This is a set of Ansible recipes for Berkeley Data Analytics Stack (and some other software) deployment on a cluster.
Ansible-BDAS includes:
- Cloudera Hadoop Distribution CDH 5
- Hive
- Spark
- Mesos
- Tachyon
- OpenMPI
- Cassandra
In addition, it contains a role to prepare cluster for executing training excercises from AMPCamp Big Data mini course and from Databrix Spark Training.
This project contains some external Ansible playbooks (Java, Scala, SBT) as submodules,
so clone with --recursive
:
$ git clone --recursive https://github.com/irifed/ansible-bdas
Alternatively, clone as usual and add a couple of additional steps:
$ git clone https://github.com/irifed/ansible-bdas
$ cd ansible-bdas
$ git submodule init
$ git submodule update
This Ansible playbook can be run over existing set of virtual or bare metal hosts, i.e. hosts should be provisioned in advance by other tools. IP addresses and roles for hosts should be described in Ansible inventory file, for example the following inventory file describes a cluster with one master and five worker hosts:
master ansible_ssh_host=xxx.xxx.xxx.xxx ansible_ssh_port=22
host1 ansible_ssh_host=xxx.xxx.xxx.xxx ansible_ssh_port=22
host2 ansible_ssh_host=xxx.xxx.xxx.xxx ansible_ssh_port=22
host3 ansible_ssh_host=xxx.xxx.xxx.xxx ansible_ssh_port=22
host4 ansible_ssh_host=xxx.xxx.xxx.xxx ansible_ssh_port=22
host5 ansible_ssh_host=xxx.xxx.xxx.xxx ansible_ssh_port=22
[master]
master
[workers]
host1
host2
host3
host4
host5
All hosts should be accessible from the machine where you are going to run Ansible by SSH with key-based authentication (without password). All hosts must be accessible using same key.

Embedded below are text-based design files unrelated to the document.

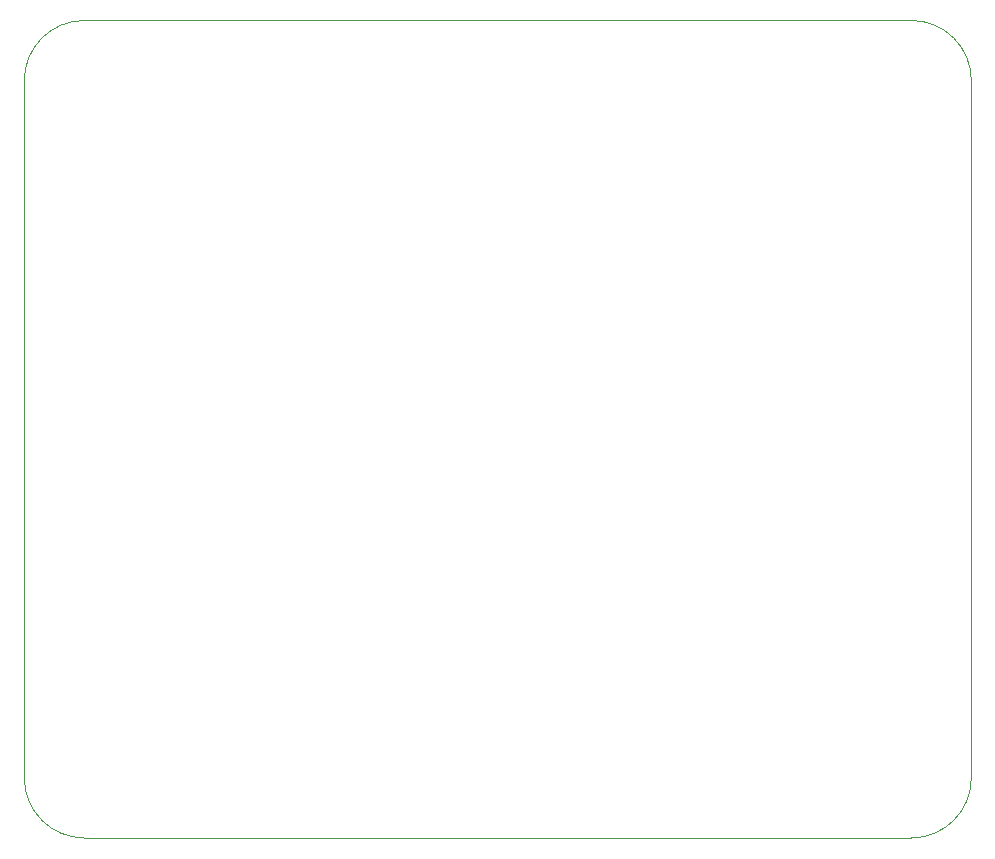
<source format=gm1>
%TF.GenerationSoftware,KiCad,Pcbnew,8.0.7*%
%TF.CreationDate,2025-03-14T10:02:51+02:00*%
%TF.ProjectId,EPM570 Programmer,45504d35-3730-4205-9072-6f6772616d6d,V0*%
%TF.SameCoordinates,Original*%
%TF.FileFunction,Profile,NP*%
%FSLAX46Y46*%
G04 Gerber Fmt 4.6, Leading zero omitted, Abs format (unit mm)*
G04 Created by KiCad (PCBNEW 8.0.7) date 2025-03-14 10:02:51*
%MOMM*%
%LPD*%
G01*
G04 APERTURE LIST*
%TA.AperFunction,Profile*%
%ADD10C,0.100000*%
%TD*%
G04 APERTURE END LIST*
D10*
X58592000Y27576000D02*
G75*
G02*
X63672000Y22496000I0J-5080000D01*
G01*
X63672000Y-36559000D02*
X63672000Y22496000D01*
X-11430000Y-41639000D02*
G75*
G02*
X-16510000Y-36559000I2J5080002D01*
G01*
X58592000Y27576000D02*
X-11430000Y27576000D01*
X63672000Y-36559000D02*
G75*
G02*
X58592000Y-41639000I-5080000J0D01*
G01*
X-16510000Y22496000D02*
G75*
G02*
X-11430000Y27576000I5080002J-2D01*
G01*
X-11430000Y-41639000D02*
X58592000Y-41639000D01*
X-16510000Y-36559000D02*
X-16510000Y22496000D01*
M02*

</source>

To run full playbook issue the following command from your local machine:
ansible-playbook \
--private-key=<path to private key> \
--user=root \
--inventory-file=<path to inventory file> \
--extra-vars=\{"ansible_ssh_user":"root"\} \
-vvvv site.yml
Here --private-key
should contain path to private SSH key which is required for password-less SSH to all hosts.
File site.yml
is a main BDAS playbook which defines components to be installed.
By default, site.yml
will install some basic tools for convenience (Tmux, Vim, etc), set up /etc/hosts
file so cluster components will know each other, set up password-less SSH for user root
among all hosts in a cluster, install Java, Scala, SBT. Master host will become HDFS namenode, remaining hosts will be HDFS datanodes. After that standalone Spark will be installed on a cluster and will be accessible for applications via spark://master:7077
Spark URL. Spark Web UI can be reached at https://<master external ip>:8080
.
Optionally this playbook can also install Mesos and deploy Spark on Mesos. Mesos Web UI can be reached at https://<master external ip>:5050
. Finally, Hive and Tachyon can be installed as well.
If you need Mesos, Hive and Tachyon, you can enable them by removing comment symbol #
in front of corresponding tasks in site.yml
, e.g. removing #
in these lines will enable Tachyon installation:
#- name: deploy Tachyon
# hosts: all
# roles:
# - tachyon_standalone
# any_errors_fatal: yes
To upload data for running AMPCamp excercises to the cluster use the following command:
Note that AMPCamp and Tachyon roles require some data to be downloaded from SoftLayer Object Storage, so you have to set up SoftLayer Swift credentials in group_vars/swift.yml
file if you want to use these roles.
Template for swift.yml
is available at group_vars/swift.yml.template
:
swift_api_url: "https://sjc01.objectstorage.softlayer.net/auth/v1.0/"
swift_user: "EDIT_HERE"
swift_key: "EDIT_HERE"
swift_user
and swift_key
parameters can be found in SoftLayer control portal in Object Storage page, but usually they match SL API username and SL API key.